> [Records from a dataset]:
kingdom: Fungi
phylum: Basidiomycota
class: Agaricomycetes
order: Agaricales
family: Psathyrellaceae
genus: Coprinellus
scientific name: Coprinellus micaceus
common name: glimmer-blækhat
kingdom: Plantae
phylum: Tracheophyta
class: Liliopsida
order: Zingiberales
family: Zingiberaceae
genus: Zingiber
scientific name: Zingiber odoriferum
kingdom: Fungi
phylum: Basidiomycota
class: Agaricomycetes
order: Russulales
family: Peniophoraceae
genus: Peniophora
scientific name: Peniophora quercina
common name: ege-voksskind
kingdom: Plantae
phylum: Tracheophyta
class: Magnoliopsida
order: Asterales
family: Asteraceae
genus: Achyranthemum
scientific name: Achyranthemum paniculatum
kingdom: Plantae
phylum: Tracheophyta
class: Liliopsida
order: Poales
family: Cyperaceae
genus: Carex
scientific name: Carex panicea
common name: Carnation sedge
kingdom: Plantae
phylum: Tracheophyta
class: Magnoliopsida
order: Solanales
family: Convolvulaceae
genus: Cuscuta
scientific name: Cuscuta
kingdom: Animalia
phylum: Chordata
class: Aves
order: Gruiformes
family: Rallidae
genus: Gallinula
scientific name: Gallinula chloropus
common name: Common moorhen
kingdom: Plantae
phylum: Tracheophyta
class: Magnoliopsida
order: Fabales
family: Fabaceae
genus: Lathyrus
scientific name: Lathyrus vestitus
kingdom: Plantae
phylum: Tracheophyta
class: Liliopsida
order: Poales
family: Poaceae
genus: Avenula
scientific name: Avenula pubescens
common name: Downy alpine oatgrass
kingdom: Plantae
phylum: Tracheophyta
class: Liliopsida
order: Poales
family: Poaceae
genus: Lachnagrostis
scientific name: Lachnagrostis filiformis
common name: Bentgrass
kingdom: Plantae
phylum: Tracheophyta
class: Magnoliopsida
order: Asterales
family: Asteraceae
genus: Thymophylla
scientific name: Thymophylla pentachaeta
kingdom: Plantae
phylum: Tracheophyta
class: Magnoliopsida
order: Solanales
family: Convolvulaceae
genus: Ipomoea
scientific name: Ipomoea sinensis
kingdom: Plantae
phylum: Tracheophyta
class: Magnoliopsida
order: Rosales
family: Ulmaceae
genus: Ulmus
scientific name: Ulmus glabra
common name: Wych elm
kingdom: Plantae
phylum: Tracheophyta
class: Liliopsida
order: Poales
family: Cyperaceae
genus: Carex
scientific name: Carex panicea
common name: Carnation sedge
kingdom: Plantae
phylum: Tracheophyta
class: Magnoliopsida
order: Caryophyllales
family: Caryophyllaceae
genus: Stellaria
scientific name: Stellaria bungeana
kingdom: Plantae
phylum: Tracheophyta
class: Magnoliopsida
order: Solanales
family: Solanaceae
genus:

> [TASK DESCRIPTION]:
Copy out every line of the listing above without changing anything.

> [EXPECTED ANSWER]:
kingdom: Fungi
phylum: Basidiomycota
class: Agaricomycetes
order: Agaricales
family: Psathyrellaceae
genus: Coprinellus
scientific name: Coprinellus micaceus
common name: glimmer-blækhat
kingdom: Plantae
phylum: Tracheophyta
class: Liliopsida
order: Zingiberales
family: Zingiberaceae
genus: Zingiber
scientific name: Zingiber odoriferum
kingdom: Fungi
phylum: Basidiomycota
class: Agaricomycetes
order: Russulales
family: Peniophoraceae
genus: Peniophora
scientific name: Peniophora quercina
common name: ege-voksskind
kingdom: Plantae
phylum: Tracheophyta
class: Magnoliopsida
order: Asterales
family: Asteraceae
genus: Achyranthemum
scientific name: Achyranthemum paniculatum
kingdom: Plantae
phylum: Tracheophyta
class: Liliopsida
order: Poales
family: Cyperaceae
genus: Carex
scientific name: Carex panicea
common name: Carnation sedge
kingdom: Plantae
phylum: Tracheophyta
class: Magnoliopsida
order: Solanales
family: Convolvulaceae
genus: Cuscuta
scientific name: Cuscuta
kingdom: Animalia
phylum: Chordata
class: Aves
order: Gruiformes
family: Rallidae
genus: Gallinula
scientific name: Gallinula chloropus
common name: Common moorhen
kingdom: Plantae
phylum: Tracheophyta
class: Magnoliopsida
order: Fabales
family: Fabaceae
genus: Lathyrus
scientific name: Lathyrus vestitus
kingdom: Plantae
phylum: Tracheophyta
class: Liliopsida
order: Poales
family: Poaceae
genus: Avenula
scientific name: Avenula pubescens
common name: Downy alpine oatgrass
kingdom: Plantae
phylum: Tracheophyta
class: Liliopsida
order: Poales
family: Poaceae
genus: Lachnagrostis
scientific name: Lachnagrostis filiformis
common name: Bentgrass
kingdom: Plantae
phylum: Tracheophyta
class: Magnoliopsida
order: Asterales
family: Asteraceae
genus: Thymophylla
scientific name: Thymophylla pentachaeta
kingdom: Plantae
phylum: Tracheophyta
class: Magnoliopsida
order: Solanales
family: Convolvulaceae
genus: Ipomoea
scientific name: Ipomoea sinensis
kingdom: Plantae
phylum: Tracheophyta
class: Magnoliopsida
order: Rosales
family: Ulmaceae
genus: Ulmus
scientific name: Ulmus glabra
common name: Wych elm
kingdom: Plantae
phylum: Tracheophyta
class: Liliopsida
order: Poales
family: Cyperaceae
genus: Carex
scientific name: Carex panicea
common name: Carnation sedge
kingdom: Plantae
phylum: Tracheophyta
class: Magnoliopsida
order: Caryophyllales
family: Caryophyllaceae
genus: Stellaria
scientific name: Stellaria bungeana
kingdom: Plantae
phylum: Tracheophyta
class: Magnoliopsida
order: Solanales
family: Solanaceae
genus:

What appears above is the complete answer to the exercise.